:: INPUT RECORDS ::
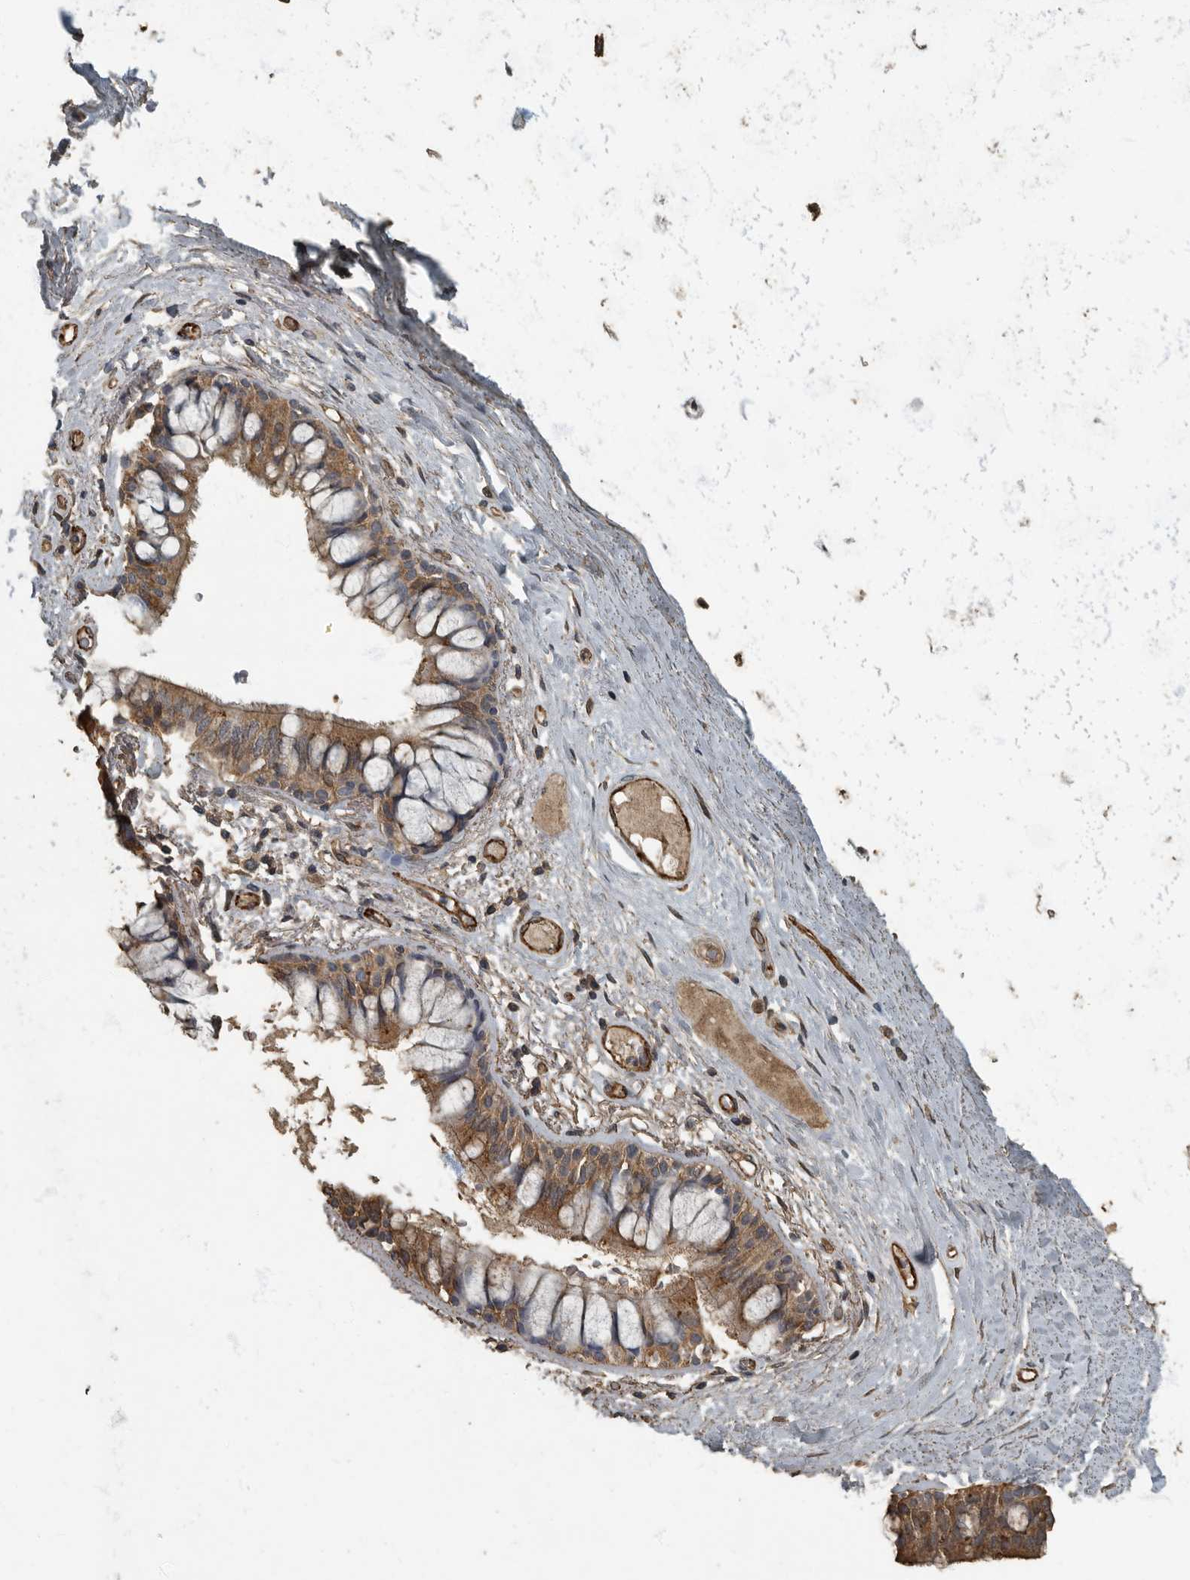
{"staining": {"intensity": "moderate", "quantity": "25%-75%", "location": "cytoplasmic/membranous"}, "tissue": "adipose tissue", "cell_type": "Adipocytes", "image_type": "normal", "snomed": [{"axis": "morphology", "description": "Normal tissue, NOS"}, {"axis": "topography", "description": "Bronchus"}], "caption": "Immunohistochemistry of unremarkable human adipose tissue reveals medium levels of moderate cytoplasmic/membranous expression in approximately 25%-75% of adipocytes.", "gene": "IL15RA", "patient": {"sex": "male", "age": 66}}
:::
:: INPUT RECORDS ::
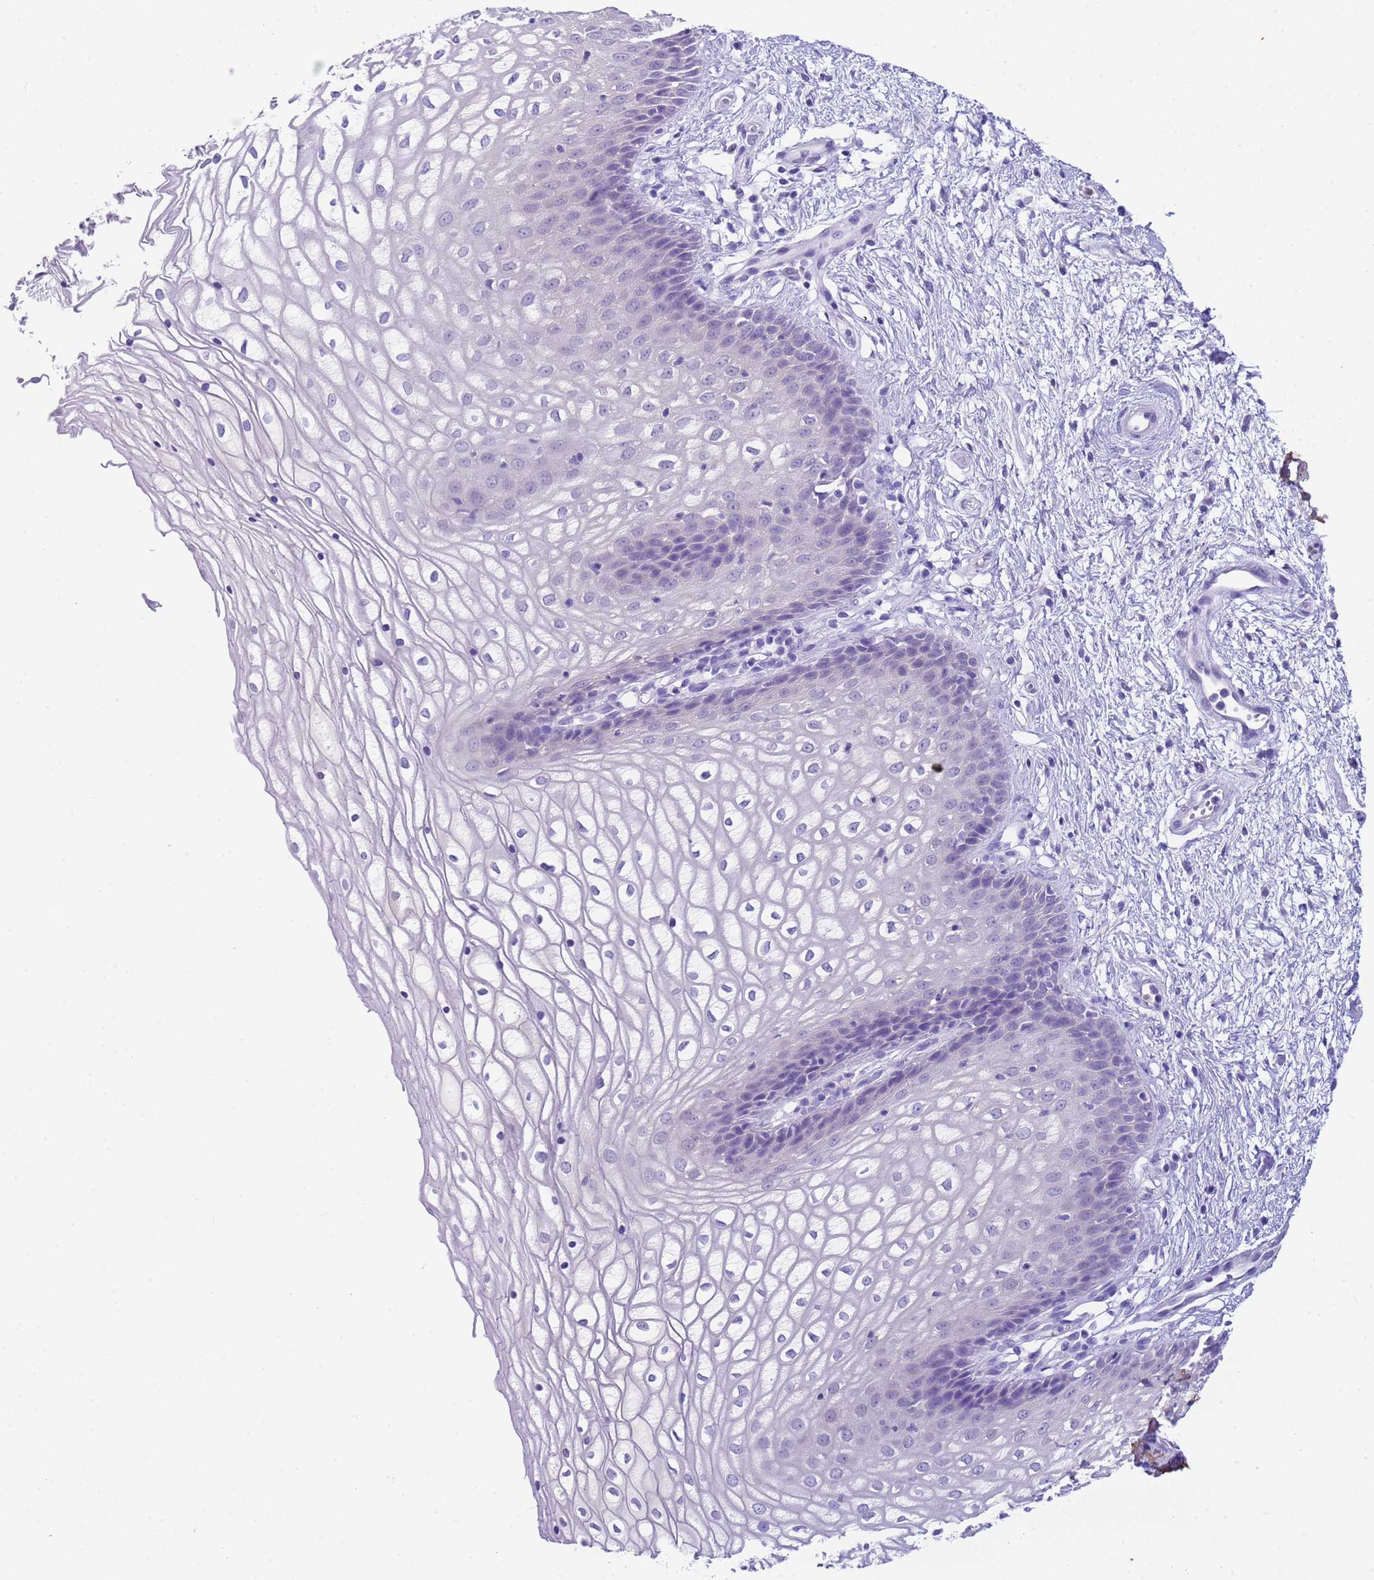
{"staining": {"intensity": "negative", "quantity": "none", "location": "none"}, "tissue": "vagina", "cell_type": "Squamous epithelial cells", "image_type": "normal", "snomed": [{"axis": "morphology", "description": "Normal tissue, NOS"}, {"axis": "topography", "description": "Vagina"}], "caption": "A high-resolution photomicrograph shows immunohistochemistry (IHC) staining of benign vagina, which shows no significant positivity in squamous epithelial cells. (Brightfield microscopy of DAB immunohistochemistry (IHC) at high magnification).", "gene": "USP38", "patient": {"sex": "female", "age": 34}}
:::
:: INPUT RECORDS ::
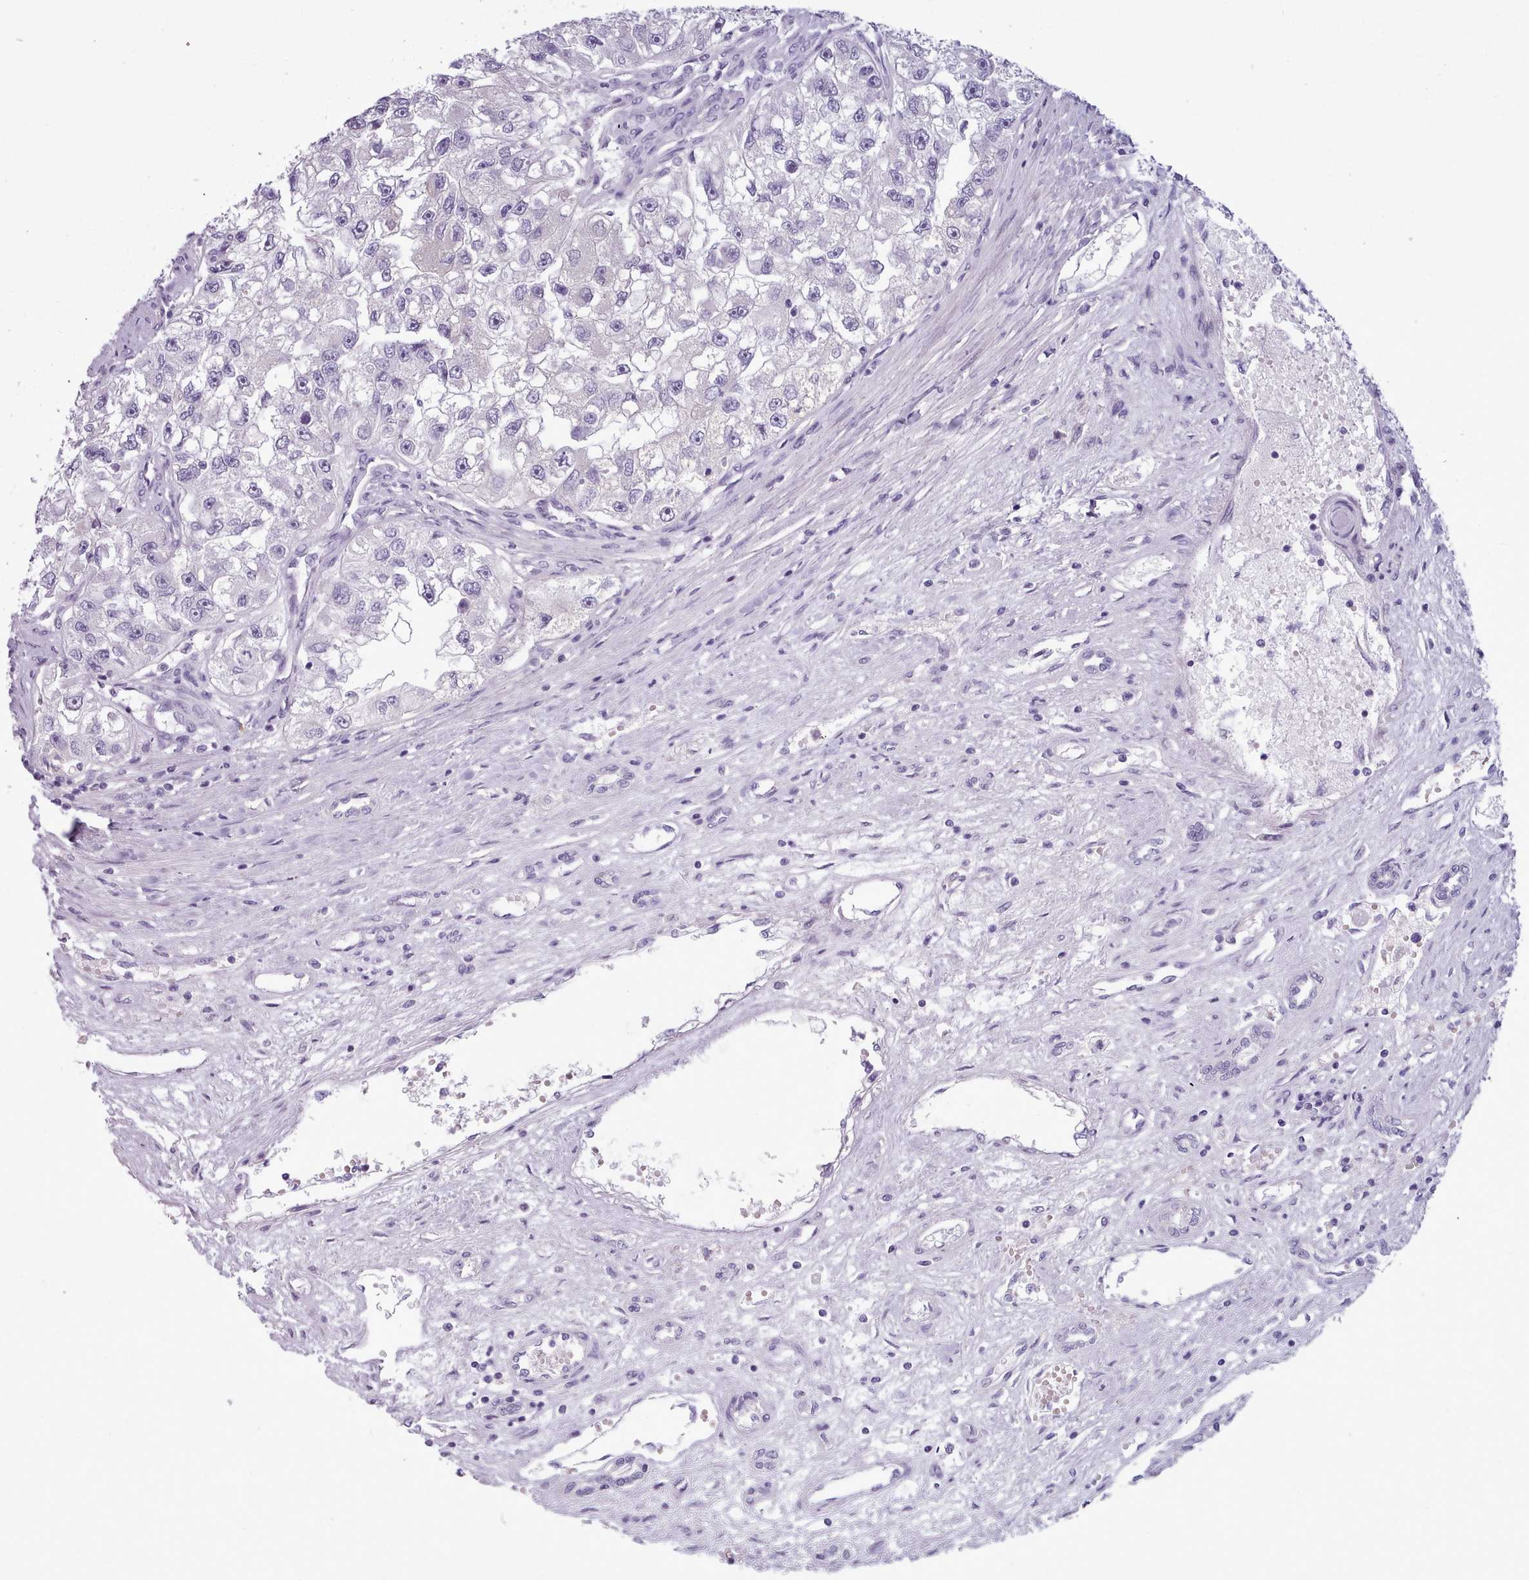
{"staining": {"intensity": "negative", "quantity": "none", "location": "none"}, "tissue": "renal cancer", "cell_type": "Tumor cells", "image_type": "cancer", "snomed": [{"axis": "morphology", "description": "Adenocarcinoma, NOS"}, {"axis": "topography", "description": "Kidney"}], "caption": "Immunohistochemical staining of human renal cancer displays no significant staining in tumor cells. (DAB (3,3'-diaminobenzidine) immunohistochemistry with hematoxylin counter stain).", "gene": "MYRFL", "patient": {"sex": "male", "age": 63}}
:::
EXERCISE DESCRIPTION.
Every line of the entries above that includes "significant" should be copied.

ANSWER SPACE.
{"staining": {"intensity": "negative", "quantity": "none", "location": "none"}, "tissue": "vagina", "cell_type": "Squamous epithelial cells", "image_type": "normal", "snomed": [{"axis": "morphology", "description": "Normal tissue, NOS"}, {"axis": "topography", "description": "Vagina"}], "caption": "A high-resolution photomicrograph shows immunohistochemistry (IHC) staining of benign vagina, which shows no significant positivity in squamous epithelial cells. (Brightfield microscopy of DAB immunohistochemistry (IHC) at high magnification).", "gene": "USP38", "patient": {"sex": "female", "age": 34}}
{"staining": {"intensity": "negative", "quantity": "none", "location": "none"}, "tissue": "renal cancer", "cell_type": "Tumor cells", "image_type": "cancer", "snomed": [{"axis": "morphology", "description": "Adenocarcinoma, NOS"}, {"axis": "topography", "description": "Kidney"}], "caption": "Immunohistochemical staining of human renal cancer displays no significant staining in tumor cells. (DAB (3,3'-diaminobenzidine) immunohistochemistry with hematoxylin counter stain).", "gene": "MYRFL", "patient": {"sex": "male", "age": 63}}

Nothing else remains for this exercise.